Au regard de la date de sa candidature, Mme [P] bénéficiait de la protection contre le licenciement jusqu'au 7 août 2018.
Il est constant que l'IGESA a mis en 'uvre le licenciement en la convoquant à un entretien préalable par courrier remis en mains propres le 4 juin 2018 et n'a pas sollicité d'autorisation de licenciement.
Le jugement sera confirmé en ce qu'il a dit le licenciement nul pour être intervenu en violation du statut protecteur dont bénéficiait Mme [P].
Sur les conséquences de la rupture
Lorsque le salarié protégé, illégalement licencié, ne demande pas sa réintégration, l'indemnisation qui lui est due est égale à la rémunération qu'il aurait perçue jusqu'à la fin de la période de protection en cours.
En l'espèce, la période de protection courait jusqu'au 7 août 2018. Elle a été licenciée le 15 juin 2018. Elle peut prétendre à une indemnisation pour la période du 15 juin au 7 août 2018.
Il lui sera alloué la somme de 6 886,25 euros à titre de dommages et intérêts pour violation du statut protecteur. Le jugement sera infirmé sur ce point.
Le jugement sera confirmé en ce qu'il a condamné l'IGESA à payer à Mme [P] un rappel de salaire correspondant à la mise à pied augmenté des congés afférents, une indemnité compensatrice de préavis et l'indemnité légale de licenciement.
Il convient de le réformer quant au quantum au titre des congés payés afférents à l'indemnité compensatrice de préavis. Cette indemnité s'élevant à la somme de 11 805 euros, Mme [P] peut prétendre à la somme de 1 180,50 euros au titre des congés payés afférents et non à la somme de 180,50 euros retenue par les premiers juges.
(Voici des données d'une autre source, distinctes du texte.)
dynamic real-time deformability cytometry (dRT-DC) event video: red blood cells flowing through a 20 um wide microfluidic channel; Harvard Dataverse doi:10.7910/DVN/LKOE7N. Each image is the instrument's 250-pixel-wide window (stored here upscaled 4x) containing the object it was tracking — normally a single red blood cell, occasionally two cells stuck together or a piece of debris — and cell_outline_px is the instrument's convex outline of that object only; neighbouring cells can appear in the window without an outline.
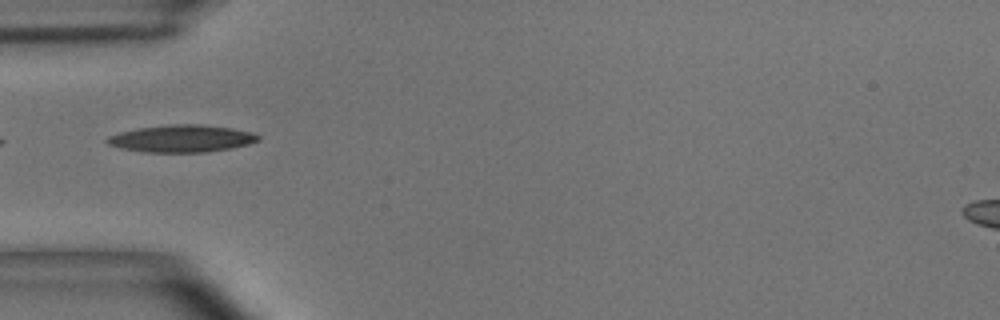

Le jugement sera infirmé sur ce point.
En application de l'article L.1235-3-1 du code du travail, Mme [P] peut également prétendre à une indemnité qui ne peut être inférieure à six mois de salaire.
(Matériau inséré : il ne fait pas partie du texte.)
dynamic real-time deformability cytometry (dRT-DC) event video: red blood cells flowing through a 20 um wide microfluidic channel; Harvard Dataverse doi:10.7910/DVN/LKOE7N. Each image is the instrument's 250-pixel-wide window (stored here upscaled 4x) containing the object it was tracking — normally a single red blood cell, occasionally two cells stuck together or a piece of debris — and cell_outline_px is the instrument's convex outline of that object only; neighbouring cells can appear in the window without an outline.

Compte tenu notamment de l'effectif de l'entreprise, des circonstances de la rupture, du montant de sa rémunération, de son ancienneté (6 ans), de sa capacité à trouver un nouvel emploi, les premiers juges ont fait une juste évaluation de son préjudice en lui allouant la somme de 35 415 euros.
Le jugement sera confirmé sur ce point.
Sur les frais de procédure
L'IGESA sera condamnée aux dépens.
Elle sera également condamnée à payer à Mme [P] la somme de 3 500 euros au titre de l'article 700 du code de procédure civile.
PAR CES MOTIFS
La cour,
INFIRME le jugement en ce qu'il a condamné l'IGESA au paiement des sommes de :
* 23 610 euros pour violation du statut protecteur
* 8 000 euros de dommages et intérêts pour violation de l'obligation de sécurité
* 180,50 euros au titre des congés payés afférents à l'indemnité compensatrice de préavis
Statuant à nouveau et y ajoutant,
CONDAMNE l'Institution de Gestion Sociale des Armées (IGESA) à payer à Mme [W] [P] les sommes de :
* 5 000 euros de dommages et intérêts pour manquement à l'obligation de sécurité
* 6 886,25 euros à titre de dommages et intérêts pour violation du statut protecteur
* 1 180,50 euros au titre des congés payés afférents à l'indemnité compensatrice de préavis
* 3 500 euros au titre de l'article 700 du code de procédure civile
CONDAMNE l'Institution de Gestion Sociale des Armées (IGESA) aux dépens.